INSTRUCTIONS FOR THE TASK: In the entries below, every line with the string "just" is to be reported.

::: INPUT :::

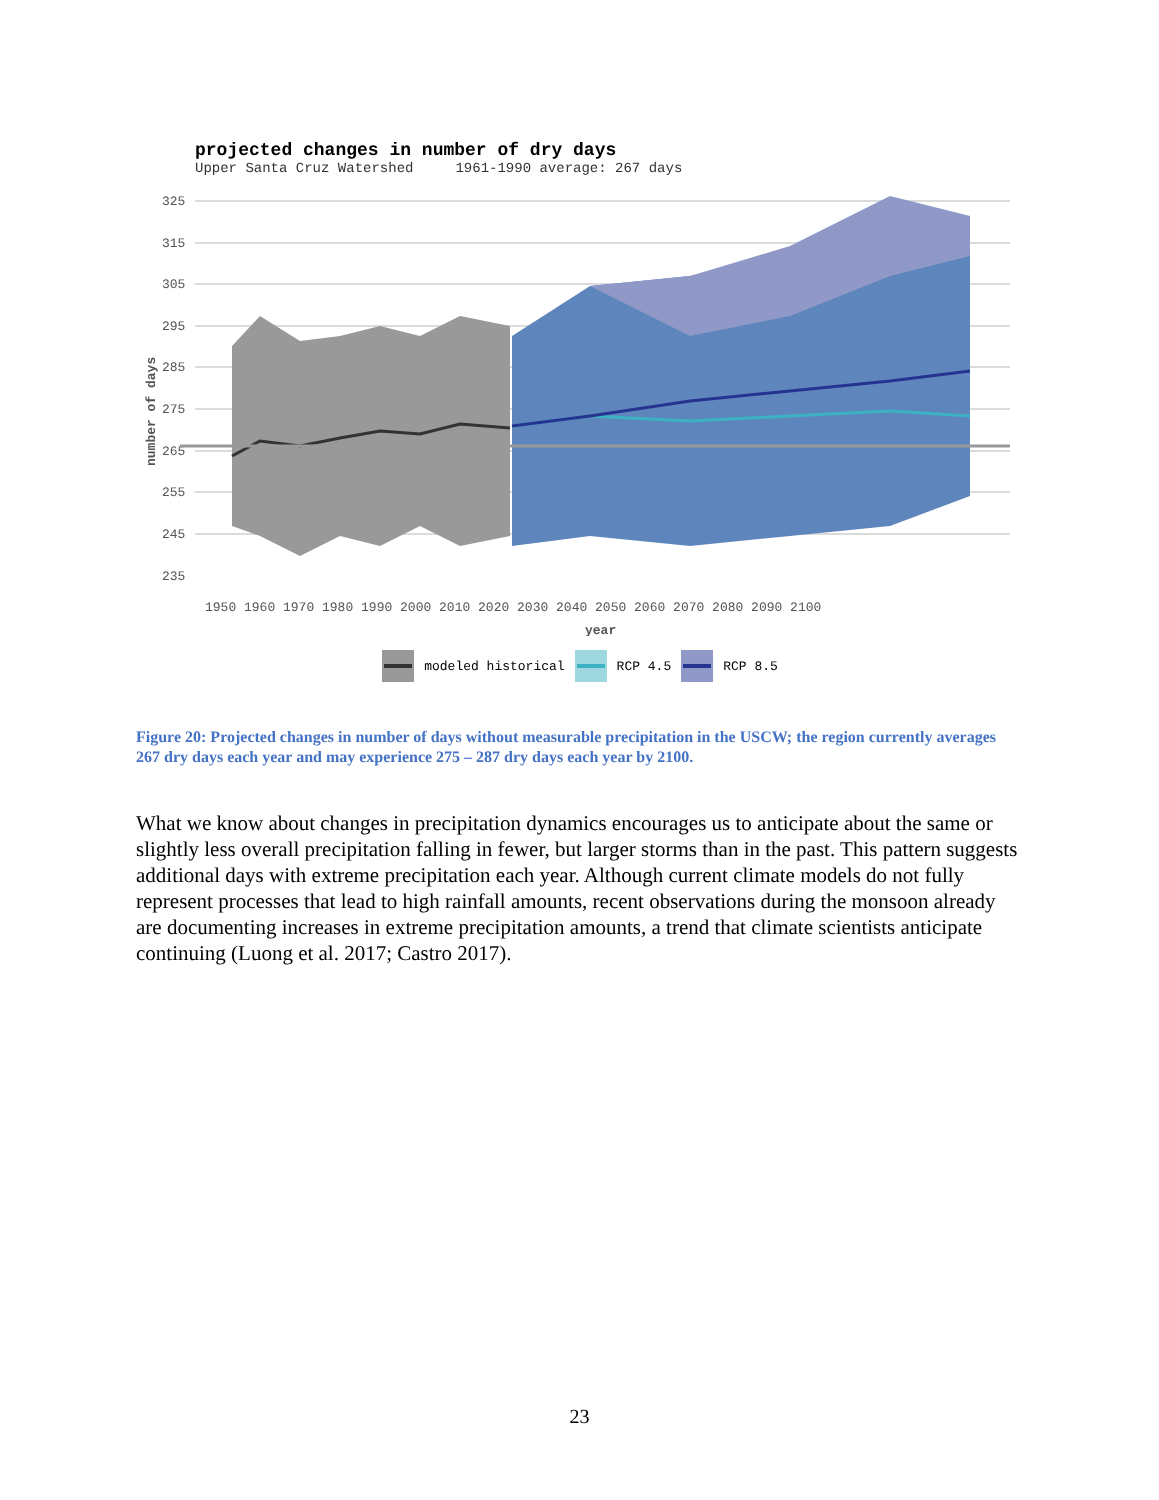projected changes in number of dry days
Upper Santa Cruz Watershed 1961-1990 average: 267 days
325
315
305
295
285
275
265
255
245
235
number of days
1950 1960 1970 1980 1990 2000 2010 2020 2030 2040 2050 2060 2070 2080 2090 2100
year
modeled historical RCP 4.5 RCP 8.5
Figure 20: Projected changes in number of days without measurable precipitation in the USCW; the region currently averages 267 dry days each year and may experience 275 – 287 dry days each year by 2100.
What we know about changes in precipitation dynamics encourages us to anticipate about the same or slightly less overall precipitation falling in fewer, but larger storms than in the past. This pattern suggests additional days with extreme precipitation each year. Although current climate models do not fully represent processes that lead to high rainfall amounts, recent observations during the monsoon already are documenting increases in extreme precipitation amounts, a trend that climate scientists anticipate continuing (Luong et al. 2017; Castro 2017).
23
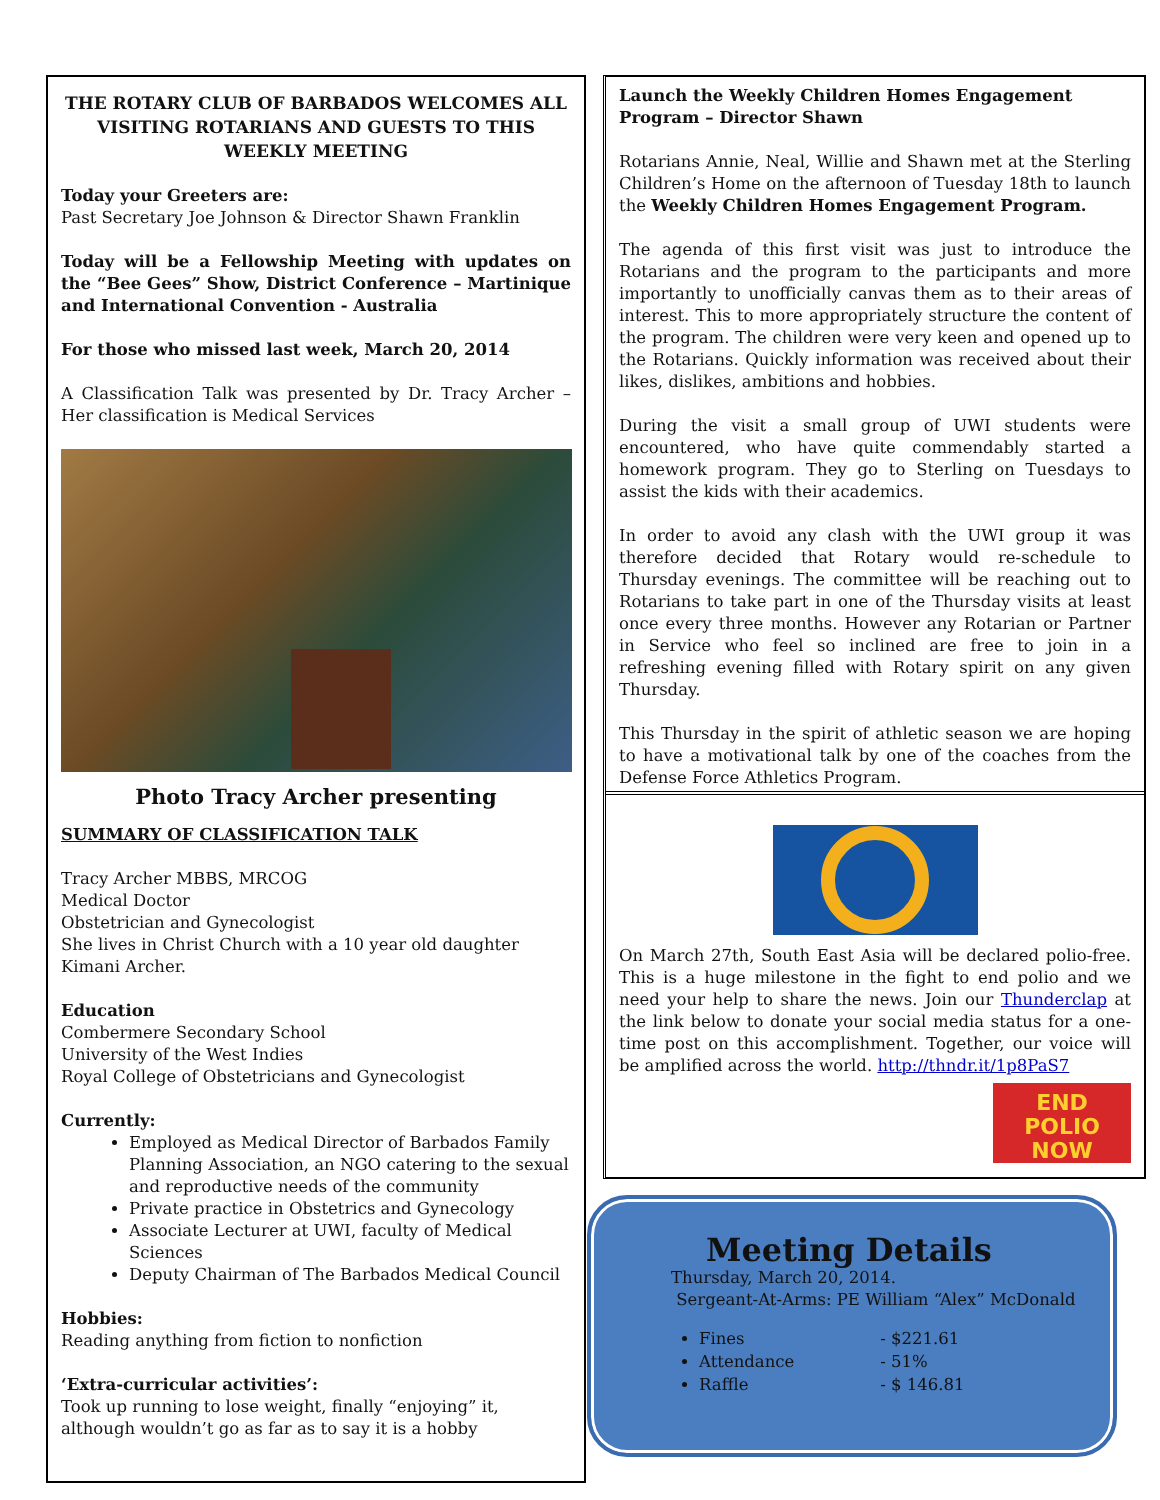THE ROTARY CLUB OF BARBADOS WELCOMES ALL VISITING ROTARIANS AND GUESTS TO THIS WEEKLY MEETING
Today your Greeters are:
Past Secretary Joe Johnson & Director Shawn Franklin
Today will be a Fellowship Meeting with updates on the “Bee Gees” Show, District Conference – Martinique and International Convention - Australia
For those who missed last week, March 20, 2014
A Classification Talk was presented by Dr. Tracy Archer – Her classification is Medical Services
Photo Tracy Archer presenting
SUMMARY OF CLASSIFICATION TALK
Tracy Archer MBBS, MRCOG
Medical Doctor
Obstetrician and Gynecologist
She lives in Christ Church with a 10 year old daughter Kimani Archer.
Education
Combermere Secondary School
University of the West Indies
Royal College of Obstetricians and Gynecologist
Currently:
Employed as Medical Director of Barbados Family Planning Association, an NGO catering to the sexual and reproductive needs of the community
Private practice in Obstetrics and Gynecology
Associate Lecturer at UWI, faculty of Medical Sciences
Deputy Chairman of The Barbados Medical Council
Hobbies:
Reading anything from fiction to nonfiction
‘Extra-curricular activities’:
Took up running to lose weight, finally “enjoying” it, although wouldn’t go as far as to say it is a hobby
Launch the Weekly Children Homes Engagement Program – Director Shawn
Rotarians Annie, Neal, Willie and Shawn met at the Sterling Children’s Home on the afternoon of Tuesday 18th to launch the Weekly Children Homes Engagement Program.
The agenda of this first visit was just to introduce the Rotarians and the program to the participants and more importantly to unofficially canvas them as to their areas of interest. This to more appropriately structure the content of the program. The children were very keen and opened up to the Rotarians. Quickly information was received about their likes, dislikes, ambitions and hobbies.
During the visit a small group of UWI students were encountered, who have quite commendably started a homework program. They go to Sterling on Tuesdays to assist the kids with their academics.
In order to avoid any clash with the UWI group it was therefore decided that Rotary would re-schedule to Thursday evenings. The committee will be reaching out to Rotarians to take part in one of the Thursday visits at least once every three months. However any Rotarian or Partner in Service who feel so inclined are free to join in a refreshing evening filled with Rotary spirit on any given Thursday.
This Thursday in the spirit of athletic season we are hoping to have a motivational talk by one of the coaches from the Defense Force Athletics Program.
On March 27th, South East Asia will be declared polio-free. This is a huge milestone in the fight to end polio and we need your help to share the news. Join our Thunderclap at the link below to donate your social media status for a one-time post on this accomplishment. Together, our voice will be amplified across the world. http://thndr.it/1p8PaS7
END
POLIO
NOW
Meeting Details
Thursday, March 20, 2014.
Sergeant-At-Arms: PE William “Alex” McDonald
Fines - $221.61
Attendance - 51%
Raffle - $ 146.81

:::
::: INPUT :::

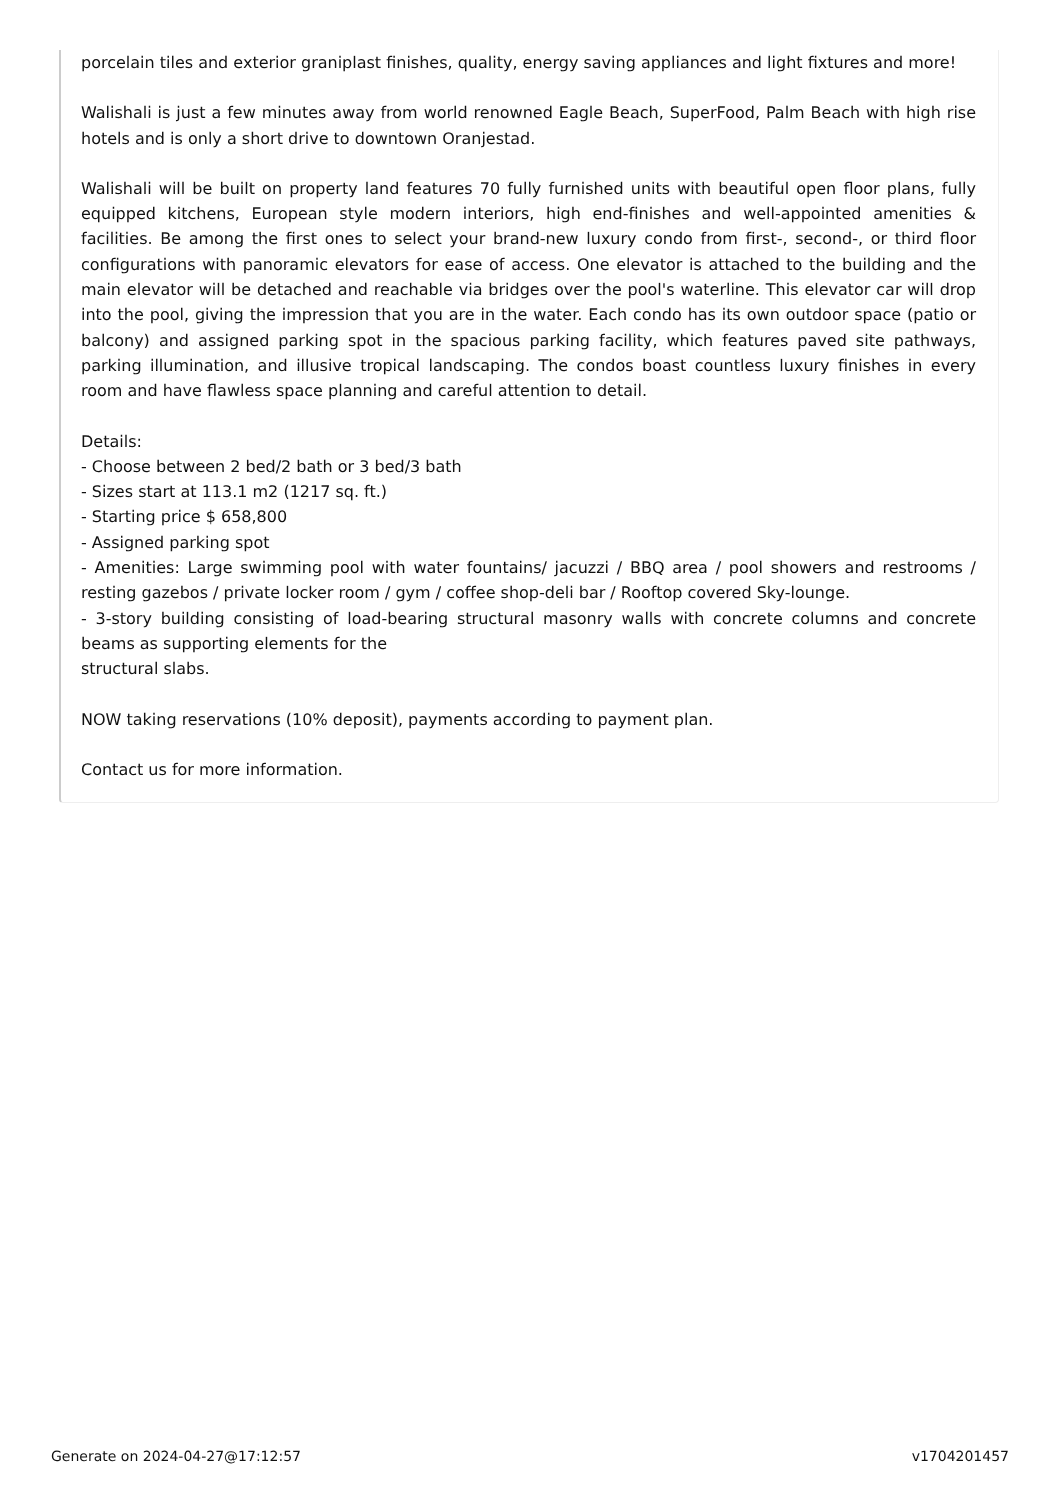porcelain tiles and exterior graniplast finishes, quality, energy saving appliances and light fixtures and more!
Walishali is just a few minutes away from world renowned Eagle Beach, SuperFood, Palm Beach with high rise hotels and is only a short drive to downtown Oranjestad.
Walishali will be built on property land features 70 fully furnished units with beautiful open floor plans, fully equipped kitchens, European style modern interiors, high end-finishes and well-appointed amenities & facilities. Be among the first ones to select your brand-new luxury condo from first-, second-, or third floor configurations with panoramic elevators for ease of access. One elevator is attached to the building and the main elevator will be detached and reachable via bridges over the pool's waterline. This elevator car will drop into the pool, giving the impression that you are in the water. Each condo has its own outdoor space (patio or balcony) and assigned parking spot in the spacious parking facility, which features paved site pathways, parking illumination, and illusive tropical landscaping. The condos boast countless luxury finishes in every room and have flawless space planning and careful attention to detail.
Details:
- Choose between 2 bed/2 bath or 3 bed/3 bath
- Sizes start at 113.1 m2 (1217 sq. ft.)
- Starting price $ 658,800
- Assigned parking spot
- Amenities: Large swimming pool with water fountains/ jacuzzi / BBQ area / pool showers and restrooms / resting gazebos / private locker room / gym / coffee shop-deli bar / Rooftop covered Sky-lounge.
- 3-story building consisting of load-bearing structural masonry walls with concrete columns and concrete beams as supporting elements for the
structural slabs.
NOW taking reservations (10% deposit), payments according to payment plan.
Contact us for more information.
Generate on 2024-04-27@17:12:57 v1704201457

:::

RESULT FOR THIS TASK:
The agenda of this first visit was just to introduce the Rotarians and the program to the participants and more importantly to unofficially canvas them as to their areas of interest. This to more appropriately structure the content of the program. The children were very keen and opened up to the Rotarians. Quickly information was received about their likes, dislikes, ambitions and hobbies.
Walishali is just a few minutes away from world renowned Eagle Beach, SuperFood, Palm Beach with high rise hotels and is only a short drive to downtown Oranjestad.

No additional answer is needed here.